Extract:
################

Monday, April 30, 2018

In Hot Pursuit.

When was the last time you had a goal? Something legitimately tangible, something you could take steps toward with confidence, knowing you could reach the end result you desired?

I often have a hard time pulling these sorts of memories out of my brain but I do remember when I first started making wire-wrapped studs for my jewelry business. I had a craft fair coming up and I had a certain number of earrings I wanted to make sure were available and ready for purchase. I looked at how many days of work I had until then, how many earrings I wanted to have finished, and basically did the math. It was simple and easily attainable, so I went for it. I even exceeded my goal and felt awesome going into my sale weekend.

Pursuing finishing the race of life well feels a little bit different than pursuing these types of goals. Okay, probably a lot different. We don't have that end date positively defined (though I think most of us would have a hard time living if we really knew exactly when we would die). We don't know the details of what precisely we need to have finished by that questionable ending. And at best, we have foggy ideas about what it will be like to live forever. While none of these things are crystal clear to me after pondering, studying, and talking about it all month, I do feel better prepared to keep running this race the way God desires.

The last of my four points from the beginning of April has really stuck with me this last week or so. How am I preparing to meet Jesus in my death or His resurrection? Am I simply waiting for the moment to arrive or am I actually pursuing the life I will have in eternity?

If this life really is all about glorifying God and becoming a part of His kingdom, why are we so caught up in pursuing things in this world and only waiting idly by for Jesus' return? I said in my last post that most of us think Christ will come during our lifetime but that it is statistically unlikely. Maybe, but God isn't ruled by statistics. I think we should expect Christ's return. We should want it, we should work as if it will happen any day, and freely give like our lives truly depend on His 2nd coming.

But what does it really mean to pursue these things? How do you actually live like this? Sorry, I don't have a lot of answers. I've only been thinking about it for a week, and my mind is easily distracted. One thing I do know is that we need to begin to see where our daily lives do not line up with the desire for eternity we are called to have. Hebrews says Abraham was looking forward to the city God was building, not toward the things he could gain on earth. And this phrase in the Greek is not a passive waiting or a hopeful feeling; it is an eager expectation, an active looking. Abraham was in hot pursuit of the eternal life God had for him.





I can feel the vast difference between this kind of eager expectation and the way my life is now. I don't know how to get it there, but I want to. Most of my day revolves around my family's needs, my own desires, and the expectations others have for me. But I am at least beginning to recognize when my motivations are not eternally minded, which leads me to asking God for help. Funny how all things seem to come back to this.

We need God to give us vision, hope, and desire for the eternal life we have in Him. We cannot muster up the right kind of longing or a strong enough willpower to hang our hopes in eternity, especially against all the temporary pleasure the world says is okay or even wise to pursue. The better vision we have for eternity, the easier time we will have pursuing it.

Overall though, it has been a good month for me. Thinking about the new earth, about eternity, and about where I place my hope day-to-day is humbling and can be intense, but it also lifts a tremendous burden off my heart. I feel like I can put down the hopes I have for things on the earth and trust God completely for my hopes to be met in Him, both now and even more so in eternity. This enables me to let go of the things God does not have for me right now, willingly, and sometimes even eagerly. It is totally contrary to what most people in the world will encourage you to do and I often have to shut my eyes and ears off to what others say is valuable, or worthy, or good.

################

Dataset entries:
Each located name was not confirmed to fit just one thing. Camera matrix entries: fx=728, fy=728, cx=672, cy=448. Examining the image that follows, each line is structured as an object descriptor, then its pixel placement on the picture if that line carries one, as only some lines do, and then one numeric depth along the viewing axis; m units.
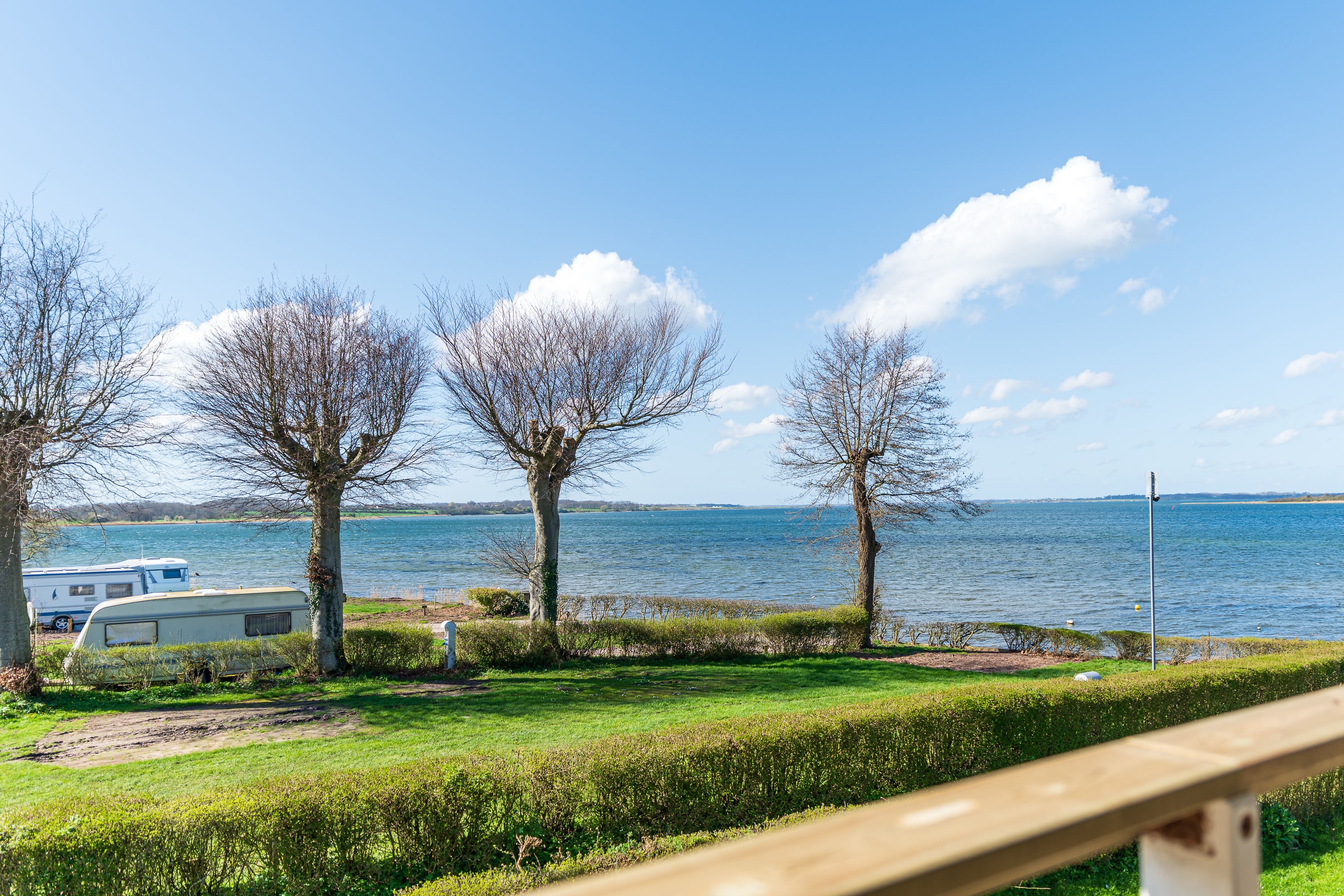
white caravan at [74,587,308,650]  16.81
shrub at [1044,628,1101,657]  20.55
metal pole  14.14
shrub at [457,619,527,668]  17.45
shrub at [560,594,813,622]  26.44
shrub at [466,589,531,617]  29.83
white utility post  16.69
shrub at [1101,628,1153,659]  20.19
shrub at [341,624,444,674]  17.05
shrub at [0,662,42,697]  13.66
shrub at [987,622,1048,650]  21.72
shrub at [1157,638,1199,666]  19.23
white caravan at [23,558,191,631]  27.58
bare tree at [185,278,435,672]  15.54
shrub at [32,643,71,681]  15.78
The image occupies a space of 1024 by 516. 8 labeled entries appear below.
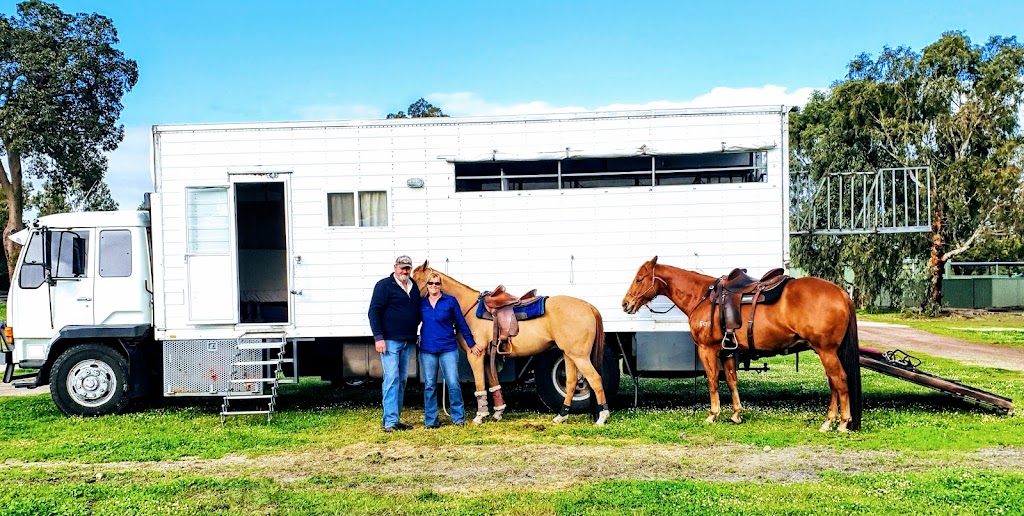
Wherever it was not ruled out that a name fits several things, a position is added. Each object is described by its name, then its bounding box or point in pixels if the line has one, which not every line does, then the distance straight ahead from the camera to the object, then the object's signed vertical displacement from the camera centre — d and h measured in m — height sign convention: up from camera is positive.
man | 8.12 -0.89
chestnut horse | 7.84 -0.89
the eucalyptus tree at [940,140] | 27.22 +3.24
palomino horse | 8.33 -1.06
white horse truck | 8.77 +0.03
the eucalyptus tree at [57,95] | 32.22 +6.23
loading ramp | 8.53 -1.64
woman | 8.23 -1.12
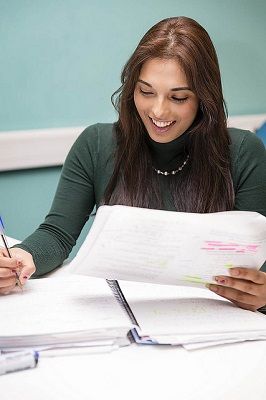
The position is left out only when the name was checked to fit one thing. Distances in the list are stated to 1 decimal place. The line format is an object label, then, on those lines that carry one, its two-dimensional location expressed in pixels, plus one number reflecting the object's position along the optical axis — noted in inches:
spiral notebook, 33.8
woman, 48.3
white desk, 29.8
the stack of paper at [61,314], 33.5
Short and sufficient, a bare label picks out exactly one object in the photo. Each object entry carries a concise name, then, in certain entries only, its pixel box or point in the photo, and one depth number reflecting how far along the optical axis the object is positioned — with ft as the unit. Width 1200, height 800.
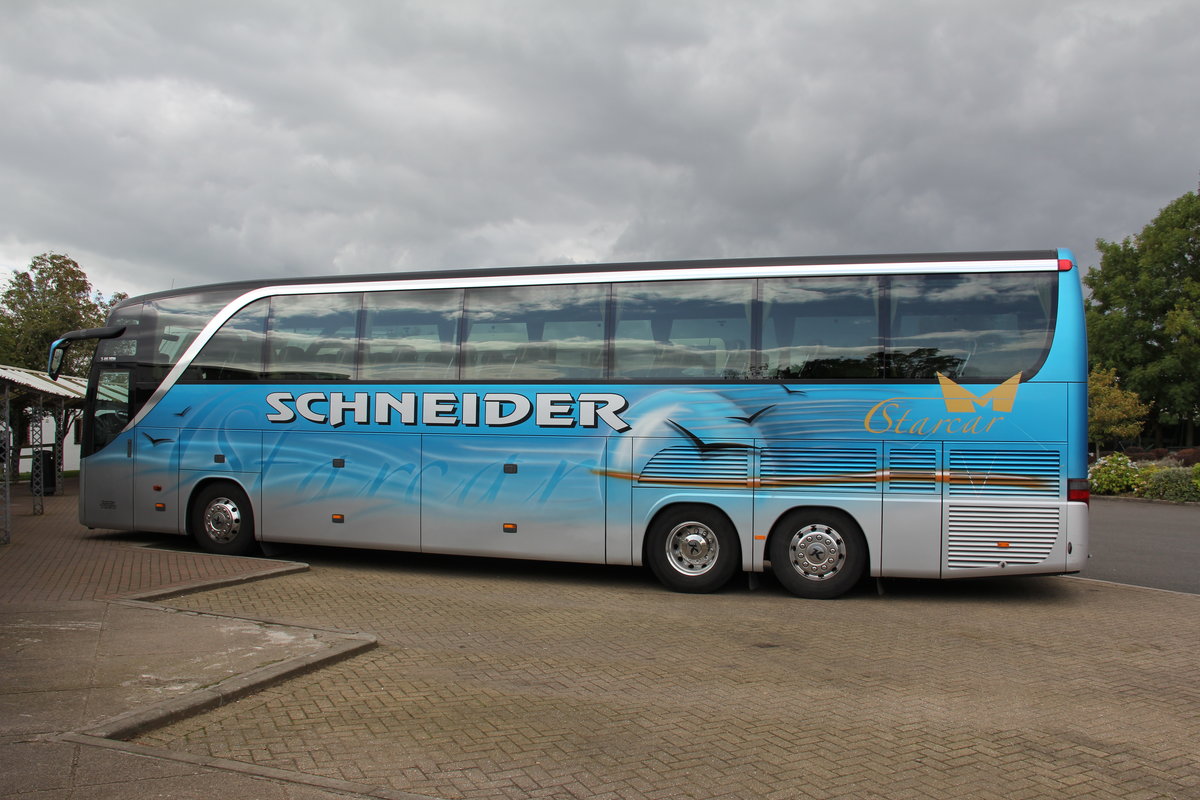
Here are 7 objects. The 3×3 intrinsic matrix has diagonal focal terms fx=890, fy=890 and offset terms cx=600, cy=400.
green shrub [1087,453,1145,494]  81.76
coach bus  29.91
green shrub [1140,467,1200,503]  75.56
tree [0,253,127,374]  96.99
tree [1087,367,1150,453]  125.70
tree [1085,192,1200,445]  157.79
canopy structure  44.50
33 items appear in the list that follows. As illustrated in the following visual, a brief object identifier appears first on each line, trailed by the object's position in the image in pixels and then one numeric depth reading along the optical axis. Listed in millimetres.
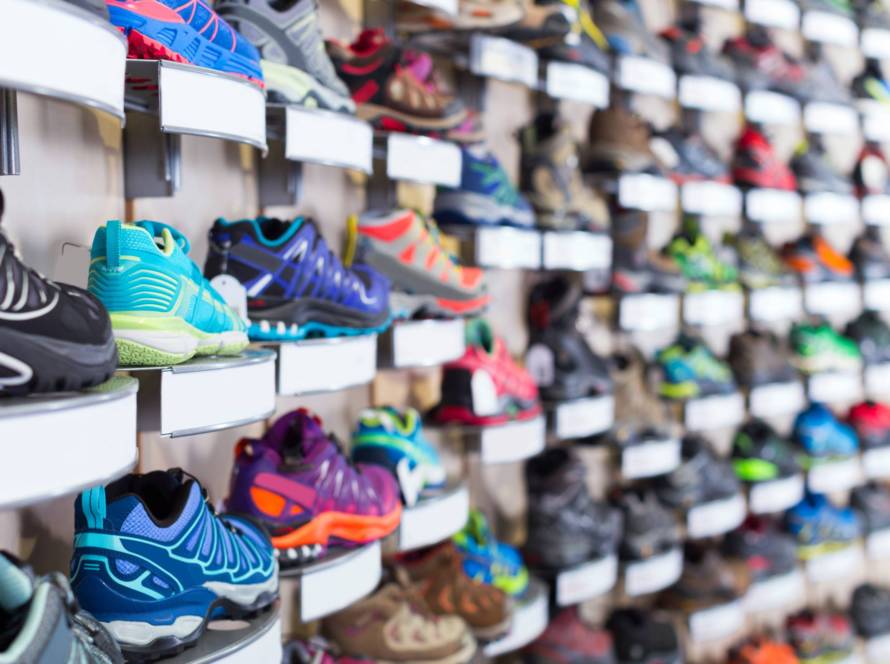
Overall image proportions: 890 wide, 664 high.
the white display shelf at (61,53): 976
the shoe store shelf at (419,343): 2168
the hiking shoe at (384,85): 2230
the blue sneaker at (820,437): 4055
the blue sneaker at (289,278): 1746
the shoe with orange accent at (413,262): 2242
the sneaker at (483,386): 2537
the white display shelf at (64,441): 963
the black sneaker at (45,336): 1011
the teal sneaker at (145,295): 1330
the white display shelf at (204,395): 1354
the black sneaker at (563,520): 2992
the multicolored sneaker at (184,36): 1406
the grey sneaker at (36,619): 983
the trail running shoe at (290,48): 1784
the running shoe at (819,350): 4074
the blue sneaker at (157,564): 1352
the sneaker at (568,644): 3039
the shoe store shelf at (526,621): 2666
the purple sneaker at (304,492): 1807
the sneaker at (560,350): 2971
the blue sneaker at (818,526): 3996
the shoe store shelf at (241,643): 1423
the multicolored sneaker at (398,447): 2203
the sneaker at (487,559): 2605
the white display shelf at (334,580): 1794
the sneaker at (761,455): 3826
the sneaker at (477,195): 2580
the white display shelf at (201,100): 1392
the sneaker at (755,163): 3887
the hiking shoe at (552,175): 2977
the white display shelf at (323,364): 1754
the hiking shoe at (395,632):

################

Work instruction A:
Reproduce the post word for word, between "Overall though, it" and "worthy, or good.", inclusive.
Work instruction B:
In the post, what does Hebrews say Abraham was looking forward to?
The data has no connection to the post.

Exercise solution A:
Overall though, it has been a good month for me. Thinking about the new earth, about eternity, and about where I place my hope day-to-day is humbling and can be intense, but it also lifts a tremendous burden off my heart. I feel like I can put down the hopes I have for things on the earth and trust God completely for my hopes to be met in Him, both now and even more so in eternity. This enables me to let go of the things God does not have for me right now, willingly, and sometimes even eagerly. It is totally contrary to what most people in the world will encourage you to do and I often have to shut my eyes and ears off to what others say is valuable, or worthy, or good.

Exercise solution B:
The city God was building.